The CARISA trial was a double-blind, randomized, placebo-controlled study of 2 doses of ranolazine SR, 750 and 1000 mg BID, added to once-daily background antianginal therapy consisting of a dose of atenolol (50 mg), amlodipine (5 mg), or diltiazem CD (180 mg). At the end of 12 weeks, an increase in exercise duration, time to angina, and 1-mm ST depression was again demonstrated for both doses of ranolazine SR, although no dose response was evident. Both doses caused a decrease in the frequency of angina attacks and nitroglycerin consumption.

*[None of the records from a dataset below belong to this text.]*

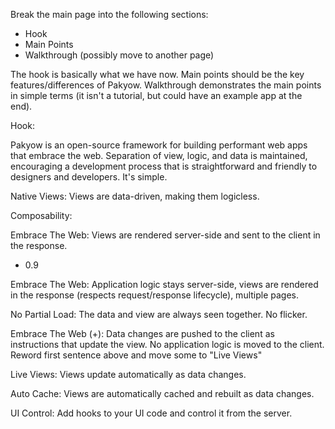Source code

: Break the main page into the following sections:

  - Hook
  - Main Points
  - Walkthrough (possibly move to another page)

The hook is basically what we have now. Main points should be the key features/differences of Pakyow. Walkthrough demonstrates the main points in simple terms (it isn't a tutorial, but could have an example app at the end).

Hook:

Pakyow is an open-source framework for building performant web apps that embrace the web. Separation of view, logic, and data is maintained, encouraging a development process that is straightforward and friendly to designers and developers. It's simple.






Native Views: Views are data-driven, making them logicless. 

Composability: 

Embrace The Web: Views are rendered server-side and sent to the client in the response.

- 0.9

Embrace The Web: Application logic stays server-side, views are rendered in the response (respects request/response lifecycle), multiple pages.

No Partial Load: The data and view are always seen together. No flicker.

Embrace The Web (+): Data changes are pushed to the client as instructions that update the view. No application logic is moved to the client.
  Reword first sentence above and move some to "Live Views"

Live Views: Views update automatically as data changes.

Auto Cache: Views are automatically cached and rebuilt as data changes.

UI Control: Add hooks to your UI code and control it from the server.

A principal safety issue related to QT prolongation, which was linearly related to ranolazine plasma concentrations and amounted to a mean effect of <5 ms at doses of 750 mg BID, corresponding to an increase in QT of 2.4 ms per increment of 1000 ng/mL in ranolazine blood concentration. Patients with hepatic disease had a significantly steeper slope for this relationship (ie, ≈7 ms/1000 ng/mL). The sponsor’s extensive preclinical work disassociating this QT prolongation with a propensity for torsade de pointes and its absence in any patients treated with ranolazine were reassuring to some Committee members. Side effects, most marked at doses above 1000 mg BID, included orthostatic hypotension, dizziness, and syncope, leading the sponsor to recommend use at or below this dose.
The Committee agreed that ranolazine was effective as an antianginal drug with genuine potential to fill an unmet need in the management of patients with chronic angina pectoris. Members also concluded that more long-term efficacy data were required in a broader population of patients with angina to include more females, elderly patients, and African Americans. Additional data were also deemed necessary in patients taking long-acting nitrates and other vasodilators. There was mixed opinion as to the appropriateness of immediate approval for use restricted to specific clinical circumstances. No formal vote was taken.